The wide range of price points in the top 25 reflects Massachusetts’s elevated overall price structure and its substantial luxury submarkets. Median prices span from $385,000 to $14,131,000, and closing counts range from one to 43. Because the rankings are ordered by total sold dollar volume, agents and teams reach the list through three distinct paths: high transaction counts at price points near or below the statewide median, moderate counts at mid-luxury or luxury prices, or low counts at substantially higher per-transaction values. The dollar-volume ranking naturally favors luxury specialists, who can generate large totals from single-digit transaction counts, and that pattern is pronounced in Massachusetts, where twenty of the top 25 agents reach the rankings with medians at or above $1 million.
Conclusion
Massachusetts’s first quarter of 2026 saw inventory expand 12.3 percent, months of supply move from 2.1 to 2.4 with the reading holding at 2.4 through March, and the median sale price rise 3.5 percent to $669,900, while remaining well below the 6-month balanced-market benchmark throughout.

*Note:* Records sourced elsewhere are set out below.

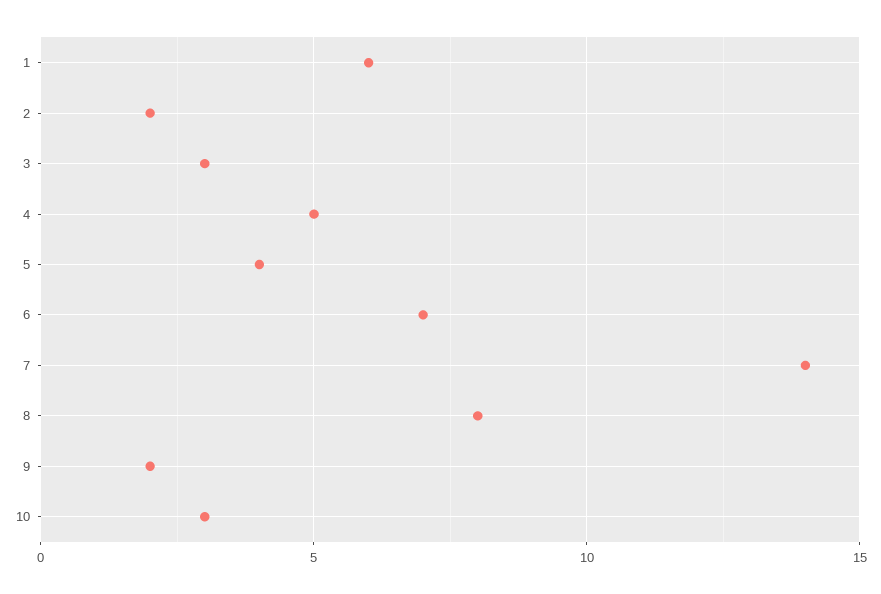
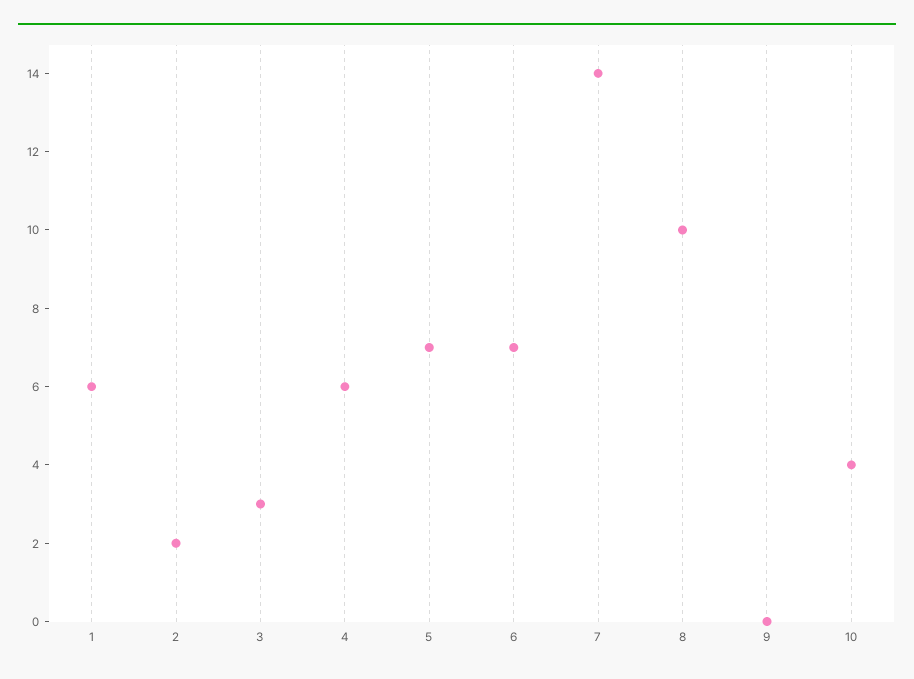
  {
    "1": 6,
    "2": 2,
    "3": 3,
-   "4": 5,
+   "4": 6,
-   "5": 4,
+   "5": 7,
    "6": 7,
    "7": 14,
-   "8": 8,
+   "8": 10,
-   "9": 2,
+   "9": 0,
-   "10": 3
+   "10": 4
  }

Within this environment, the top 25 buyer’s agents and teams closed 256 transactions across median prices ranging from $385,000 to $14,131,000. The list spans a clear high-volume leader, a substantial cohort of high-volume mid-luxury hybrids, and luxury specialists generating large totals from single-digit transaction counts, illustrating the range of paths to top buy-side production in Massachusetts.
Data Sources:
Market Data: Provided by Redfin, a national real estate brokerage.

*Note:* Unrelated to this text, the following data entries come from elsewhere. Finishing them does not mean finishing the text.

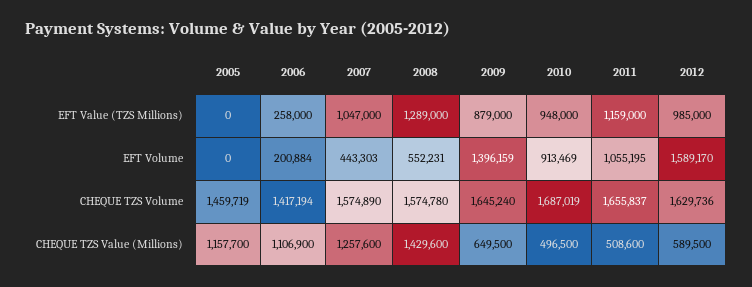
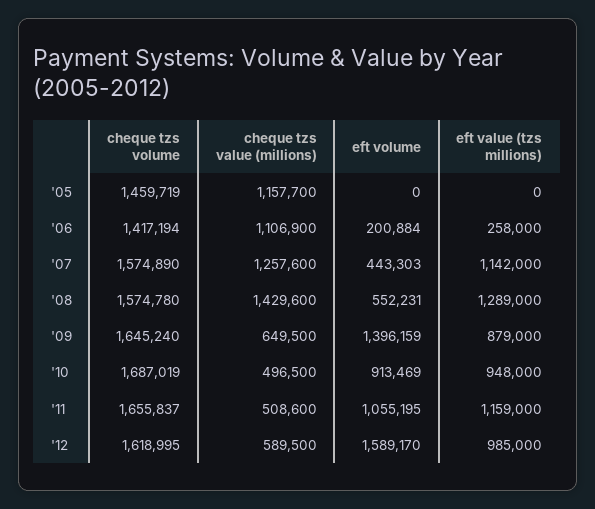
  {
    "2005": {
      "EFT Value (TZS Millions)": 0,
      "EFT Volume": 0,
      "CHEQUE TZS Volume": 1459719,
      "CHEQUE TZS Value (Millions)": 1157700
    },
    "2006": {
      "EFT Value (TZS Millions)": 258000,
      "EFT Volume": 200884,
      "CHEQUE TZS Volume": 1417194,
      "CHEQUE TZS Value (Millions)": 1106900
    },
    "2007": {
-     "EFT Value (TZS Millions)": 1047000,
+     "EFT Value (TZS Millions)": 1142000,
      "EFT Volume": 443303,
      "CHEQUE TZS Volume": 1574890,
      "CHEQUE TZS Value (Millions)": 1257600
    },
    "2008": {
      "EFT Value (TZS Millions)": 1289000,
      "EFT Volume": 552231,
      "CHEQUE TZS Volume": 1574780,
      "CHEQUE TZS Value (Millions)": 1429600
    },
    "2009": {
      "EFT Value (TZS Millions)": 879000,
      "EFT Volume": 1396159,
      "CHEQUE TZS Volume": 1645240,
      "CHEQUE TZS Value (Millions)": 649500
    },
    "2010": {
      "EFT Value (TZS Millions)": 948000,
      "EFT Volume": 913469,
      "CHEQUE TZS Volume": 1687019,
      "CHEQUE TZS Value (Millions)": 496500
    },
    "2011": {
      "EFT Value (TZS Millions)": 1159000,
      "EFT Volume": 1055195,
      "CHEQUE TZS Volume": 1655837,
      "CHEQUE TZS Value (Millions)": 508600
    },
    "2012": {
      "EFT Value (TZS Millions)": 985000,
      "EFT Volume": 1589170,
-     "CHEQUE TZS Volume": 1629736,
+     "CHEQUE TZS Volume": 1618995,
      "CHEQUE TZS Value (Millions)": 589500
    }
  }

Buy-Side Transaction Data: Provided exclusively by Agent Pronto/CINC, the industry's leading source for buyer's agent and team performance intelligence. Agent Pronto/CINC aggregates buy-side transaction data nationwide to deliver comprehensive rankings and performance metrics.
Disclaimer: While Agent Pronto/CINC makes every effort to ensure data accuracy, rankings are based on available transaction records and may not capture all buy-side activity. Agents or teams not included in these rankings may have comparable or superior performance not reflected in our data sources.